Okay, I posted some pictures in an 'album' of Brady. I don't know if that was the right place for people to see them. I'm new to this forum, so someone can let me know if there's somewhere better to post them. Also, it would be nice to have his picture with my posts as many of you have. How do I do that? Thanks in advance,
sescobar and Brady


----------



## FlyingQuizini

Aw, poor guy. I have a client with a Golden whose tail had to be fully amputated for the same reason. He's got a little Aussie-style stump-tail now! Sending good thoughts for a smooth recovery. Have fun getting to know your new friend!


----------



## coppers-mom

I checked out his album and he is beautiful!

If you go to "advanced" under the reply window and then scroll down, you will find "additonal options". choose manage attachements and you can upload the photos.

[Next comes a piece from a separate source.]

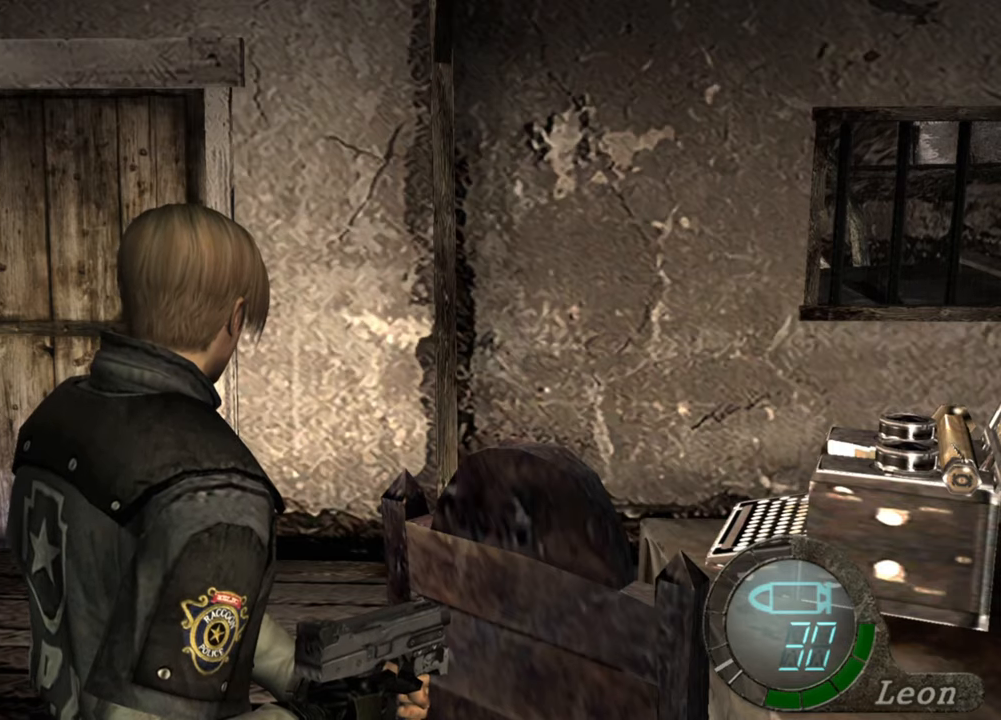
{"keys": [], "mouse": [], "events": []}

Here's one I copied from his album - gorgeous!


----------



## Karen2

He's beautiful!
I think he'll do fine without a tail.
He looks like he has a great personality!
Welcome to the forum.
Karen


----------



## Jersey's Mom

What a gorgeous boy!! Who needs a tail when you're that good looking? You've done a wonderful thing rescuing him. He'll pay you back in love and licks for years to come!

Welcome to GRF :wavey:

Julie and Jersey


----------



## BeauShel

Here is his picture. He is gorgeous. 
Once you put them in your album, copy the direct link code and you can add it to the thread. If you want it next to your name, go to top where is says User CP then you can edit your avatar to add his picture.


----------



## NuttinButGoldens

Wow, he looks a LOT like my past Golden, Dakota.



sescobar03 said:


> Okay, I posted some pictures in an 'album' of Brady. I don't know if that was the right place for people to see them. I'm new to this forum, so someone can let me know if there's somewhere better to post them. Also, it would be nice to have his picture with my posts as many of you have. How do I do that? Thanks in advance,
> sescobar and Brady


----------



## Karen519

*Sescobar*

Sescobar

Brady is just gorgeous!


----------



## C's Mom

He is so handsome - tail or no tail. Thank you for taking care of this beautiful boy.


----------



## penparson

I used an inflatable collar (ProCollar Protective Collar) on Reuben when he had a huge hotspot a couple of years ago. It worked quite well and he wasn't nearly as clumsy as he might have been with an Elizabethan collar. Enjoy Brady - sounds like he's found a happy home!


----------



## Jax's Mom

Brady is one big, happy, handsome boy! Thank you so much for rescuing him!


----------



## fostermom

Wow, this thread is from a year ago and just got bumped up.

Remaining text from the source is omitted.